19. MADSAKI – Teenage Lobotomy /// ART DU DÉTOURNEMENT (1e étage)
🎵 PSY – Gangnam Style (2012)

Il y a quelque chose de paradoxal, une sorte d’ironie existentielle, dans le fait que cette œuvre du vrai faux street artist japonais Matsaki (il n’a jamais peint dans la rue mais s’inspire de cette discipline) soit devenue célèbre alors qu’elle moque la culture de masse qu’elle représente. C’est encore pire dans le cas du hit interplanétaire Gangnam Style, et on s’excuse d’avance de vous le remettre en tête (mais la médiation, c’est aussi mettre de côté son snobisme). En effet, alors que la chanson du chanteur sud-coréen PSY (et son clip gogol comme pas deux) critique ouvertement le matérialisme et la cupidité de son pays, mais aussi la scène musicale dont il est issu (la fameuse K-pop), elle est devenue l’une des plus écoutées en Occident. En fait, non, on retire nos excuses. Sortir une mélodie aussi imparable demande forcément du talent.

20. Szabolcs Bozó – Mr B /// LE BO BIZARRE (1e étage)
🎵 Daniel Johnston – Walking the Cow (1983)

Dire que l’œuvre de Szabolcs Bozó a à voir avec l’art brut relève de l’euphémisme. Ces animaux aux formes extravagantes, ces couleurs flashy grossièrement appliquées, ces sourires bizarrement ahuris : tout semble issu de l’imagination vierge et débridée de quelque marginal autodidacte. Ce n’est pas le cas. Ce l’était un peu plus en ce qui concerne Daniel Johnston, génie maniaco-dépressif (pléonasme ?) dont la musique fut souvent comparée à l’équivalent sonore des trouvailles de Dubuffet – et on ne vous parle pas de ses dessins.

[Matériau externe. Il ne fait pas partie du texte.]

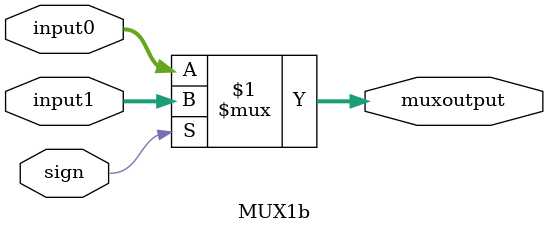
<source format=v>
`timescale 1ns / 1ps


module MUX1b(
input [31:0] input0,
input [31:0] input1,
input sign,
output [31:0] muxoutput
    );
    
assign muxoutput= sign?input1:input0;
    
endmodule

</source>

Décédé récemment en laissant derrière lui un culte qui dépasse l’entendement (Tom Waits, Beck, Sonic Youth… toutes les stars du rock indépendant l’ont repris, accompagné sur scène ou vénéré), Daniel a enregistré, souvent avec une économie de moyens devenue un style à part entière (le lo-fi),quantité de merveilles dignes des Beatles ou de Bob Dylan, comptines dont les atours parfois zinzins renferment des trésors de sensibilité. En voici une parmi tant d’autres : Walking the Cow, inspirée par une étiquette de crème glacée montrant une jeune fille promenant avec difficulté une vache, et interprétée comme une métaphore du poids que l’existence fait peser sur nos épaules.

21. Hans-Peter Feldmann – Painting of Light /// UN COEFFICIENT D’ART (1e étage)
🎵 Pantha du Prince & The Bell Laboratory – Particle (2013)

Un projecteur, deux crochets : il n’en faut pas plus à Hans-Peter Feldmann pour créer, non sans humour, un tableau à la pureté inégalable – on rappelle à celles et ceux qui ont oublié leur cours de physique qu’une couleur n’est qu’une perception que l’œil humain a de la lumière. Le producteur allemand Pantha du Prince, fer de lance d’une musique électronique sophistiquée et conceptuelle, a lui en revanche mis les petits plats dans le grand : au moment d’enregistrer son album Elements of Light, dont l’ambition n’est rien moins que de représenter par le son les différents composants de la lumière, il s’est entouré du Bell Laboratory, un ensemble de sonneurs de cloches, carillons et autres métallophones. Dans une précédente vie, on eut le privilège d’interviewer cet histrion. Il nous confia alors ceci : « Je m’intéresse aux cloches parce qu’elles produisent le son le plus puissant que je connaisse, mais aussi le plus neutre. Elles ne sont pas associées à une histoire culturelle en particulier. Leur son est en quelque sorte libre. C’est également leur symbolique qui m’intéresse, en ce qu’elles représentent l’accès à un monde immatériel et hors du temps. » Le résultat est une bande-son aux vertus quasi mystiques – et le concert le plus bouleversant auquel on ait assisté.